La Iglesia de los siglos XV y XVI fue desacreditada, causando terror y explotación. Predicó la vida eterna a través de la obediencia a las reglas de la Iglesia que fueron desobedecidas por sus líderes más visibles, tanto obispos como papas. La moral predicada era como un ungüento: uso externo. Sirvió al pueblo, pero no al clero.

Se conoce con abundante evidencia la frecuencia con que los clérigos frecuentaban los burdeles en Roma y otras grandes ciudades. Los historiadores han mostrado cómo se animaba a las mujeres prostitutas a acompañar a los cruzados, prestando sus servicios a valientes guerreros cristianos. Por un lado, la Iglesia condenó oficialmente la prostitución como un mal moral y, por otro lado, toleró y, a veces, incluso, se benefició del comercio. Los miembros del clero, incluidos obispos y abades, poseían burdeles o recaudaban impuestos y diezmos de las prostitutas.

En el campo económico, la iglesia fue virulenta en condenar la usura y el cobro de primas. Pidió a los comerciantes que se conformarán con el mínimo que le recompensara por su trabajo. Resulta que, “eso es lo que decía. Sin embargo, lo que dijo y lo que hizo fueron dos cosas completamente diferentes. Aunque los obispos y los reyes lucharon e hicieron leyes en contra de los intereses, fueron de los primeros en quebrantar tales leyes. Tomaron préstamos ellos mismos, o los hicieron, a interés... ¡cuando lucharon contra otros usureros! Los judíos, que por lo general daban pequeños préstamos a un interés enorme... eran odiados y perseguidos, en todas partes despreciados como usureros.
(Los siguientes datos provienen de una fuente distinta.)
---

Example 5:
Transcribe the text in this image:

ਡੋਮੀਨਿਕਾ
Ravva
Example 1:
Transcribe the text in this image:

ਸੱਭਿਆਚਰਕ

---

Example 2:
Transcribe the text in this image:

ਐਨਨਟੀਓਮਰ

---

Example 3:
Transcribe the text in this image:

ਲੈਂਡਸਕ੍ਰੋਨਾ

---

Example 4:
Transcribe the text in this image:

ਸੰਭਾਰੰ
Los banqueros italianos prestaron dinero... haciendo grandes tratos - y... cuando no se pagaban sus intereses, el Papa mismo los cobraba, ¡amenazando con un castigo espiritual! Pero a pesar de que era uno de los mayores pecadores, la Iglesia seguía clamando contra los usureros” (HUBBERMAN, Leo. Historia de la Riqueza del Hombre, Zahar Editores, 1981, pg 45, versión ebook).
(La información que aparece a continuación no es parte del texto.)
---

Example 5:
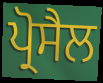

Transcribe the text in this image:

ਪ੍ਰੋਸੈਲ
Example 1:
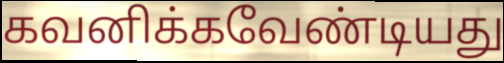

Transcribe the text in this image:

கவனிக்கவேண்டியது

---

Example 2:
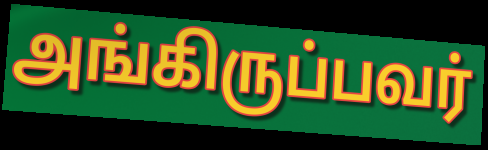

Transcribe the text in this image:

அங்கிருப்பவர்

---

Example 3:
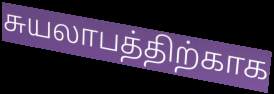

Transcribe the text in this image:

சுயலாபத்திற்காக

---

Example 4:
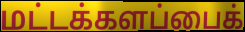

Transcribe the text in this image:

மட்டக்களப்பைக்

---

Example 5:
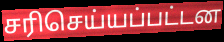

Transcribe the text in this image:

சரிசெய்யப்பட்டன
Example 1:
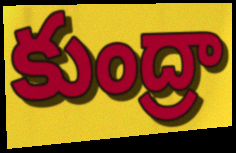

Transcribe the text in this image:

కుంద్రా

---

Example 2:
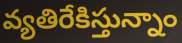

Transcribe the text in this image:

వ్యతిరేకిస్తున్నాం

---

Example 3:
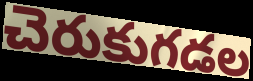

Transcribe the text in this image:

చెరుకుగడల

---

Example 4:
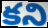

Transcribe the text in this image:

కని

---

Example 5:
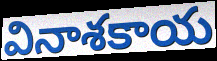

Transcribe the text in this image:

వినాశకాయ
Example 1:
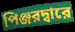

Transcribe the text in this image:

পিঞ্জরদ্বারে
Esta dicotomía entre predicación y práctica, entre predicación moral e inmoralidad, estaba en el centro del creciente descontento entre la gente. “Mientras los nobles dividían sus propiedades… la Iglesia adquiría más y más tierras… La Iglesia también aumentaba sus dominios a través del “diezmo”, un impuesto del 10% sobre los ingresos de todos los fieles. El diezmo constituía un impuesto sobre la tierra, un impuesto sobre la renta y un impuesto sobre la herencia mucho más oneroso que cualquier impuesto conocido en los tiempos modernos. Los granjeros y campesinos estaban obligados a entregar no solo una décima exacta de toda su producción... Incluso se cobraban diezmos de lana del plumón de los gansos; el peaje se pagó sobre la hierba recortada a lo largo del camino; el colono que descontaba los gastos de mano de obra antes de diezmar sus cosechas estaba condenado al infierno.” (Ídem, página 16)

Esta disonancia entre lo predicado y lo practicado por la iglesia generó un alto grado de rechazo y búsqueda de cambio.